THE Committee of Pro-Chancellors of state-owned Universities (COPSUN) has called for the removal of labour and wages matter from the exclusive legislative list of the Nigerian Constitution to allow the state governments to exercise appropriate control over their workers.
The committee gave this position in a communiqué issued at the end of its 52nd quarterly meeting held in Abuja last week and made available to newsmen.
Presided over by its chairman, Mallam Yusuf Ali of the Osun State University, Osogbo, the committee argued that the structure and operation of the country’s federalism about public institutions established and owned separately by the federal and state governments under different legislations have been a major problem of state universities.
The committee stressed that the state governments should be allowed to negotiate wages with their workers because according to it, the rights of trade unions to demand welfare of its members should be based on employer-employee relationship.

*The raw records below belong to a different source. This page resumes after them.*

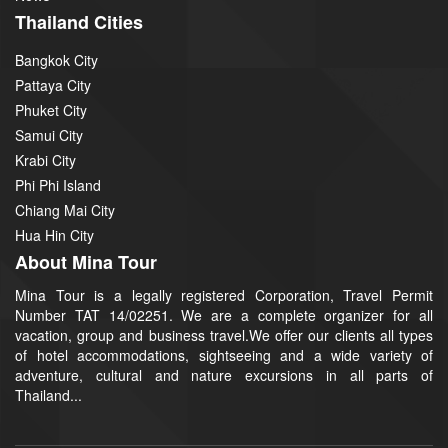
Thailand Cities
Bangkok City
Pattaya City
Phuket City
Samui City
Krabi City
Phi Phi Island
Chiang Mai City
Hua Hin City
About Mina Tour
Mina Tour is a legally registered Corporation, Travel Permit
Number TAT 14/02251. We are a complete organizer for all
vacation, group and business travel.We offer our clients all types
of hotel accommodations, sightseeing and a wide variety of
adventure, cultural and nature excursions in all parts of
Thailand...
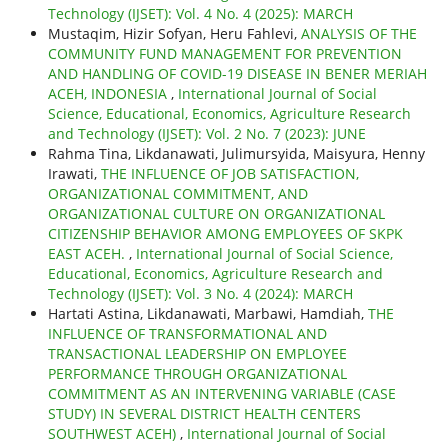
Technology (IJSET): Vol. 4 No. 4 (2025): MARCH
Mustaqim, Hizir Sofyan, Heru Fahlevi,
ANALYSIS OF THE
COMMUNITY FUND MANAGEMENT FOR PREVENTION
AND HANDLING OF COVID-19 DISEASE IN BENER MERIAH
ACEH, INDONESIA
,
International Journal of Social
Science, Educational, Economics, Agriculture Research
and Technology (IJSET): Vol. 2 No. 7 (2023): JUNE
Rahma Tina, Likdanawati, Julimursyida, Maisyura, Henny
Irawati,
THE INFLUENCE OF JOB SATISFACTION,
ORGANIZATIONAL COMMITMENT, AND
ORGANIZATIONAL CULTURE ON ORGANIZATIONAL
CITIZENSHIP BEHAVIOR AMONG EMPLOYEES OF SKPK
EAST ACEH.
,
International Journal of Social Science,
Educational, Economics, Agriculture Research and
Technology (IJSET): Vol. 3 No. 4 (2024): MARCH
Hartati Astina, Likdanawati, Marbawi, Hamdiah,
THE
INFLUENCE OF TRANSFORMATIONAL AND
TRANSACTIONAL LEADERSHIP ON EMPLOYEE
PERFORMANCE THROUGH ORGANIZATIONAL
COMMITMENT AS AN INTERVENING VARIABLE (CASE
STUDY) IN SEVERAL DISTRICT HEALTH CENTERS
SOUTHWEST ACEH)
,
International Journal of Social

Worried by the instability in the academic calendars of the state universities particularly due to incessant strikes by both academic and non-academic staff unions, the committee appealed to the Academic Staff Union of Universities (ASUU) in particular to de-emphasise strikes as the major tool of negotiation with the Federal Government.
While observing that the disruption of the academic calendars has adversely affected the quality of the nation’s universities regarding their products and research outputs, the committee said the core values of education have been negatively impacted by the instability in the university system resulting in falling standards.
The committee therefore announced that as its own contribution to the reform of tertiary education in the country, an international conference would be organised before the end of the year to consider the various challenges facing universities and proffer appropriate solutions.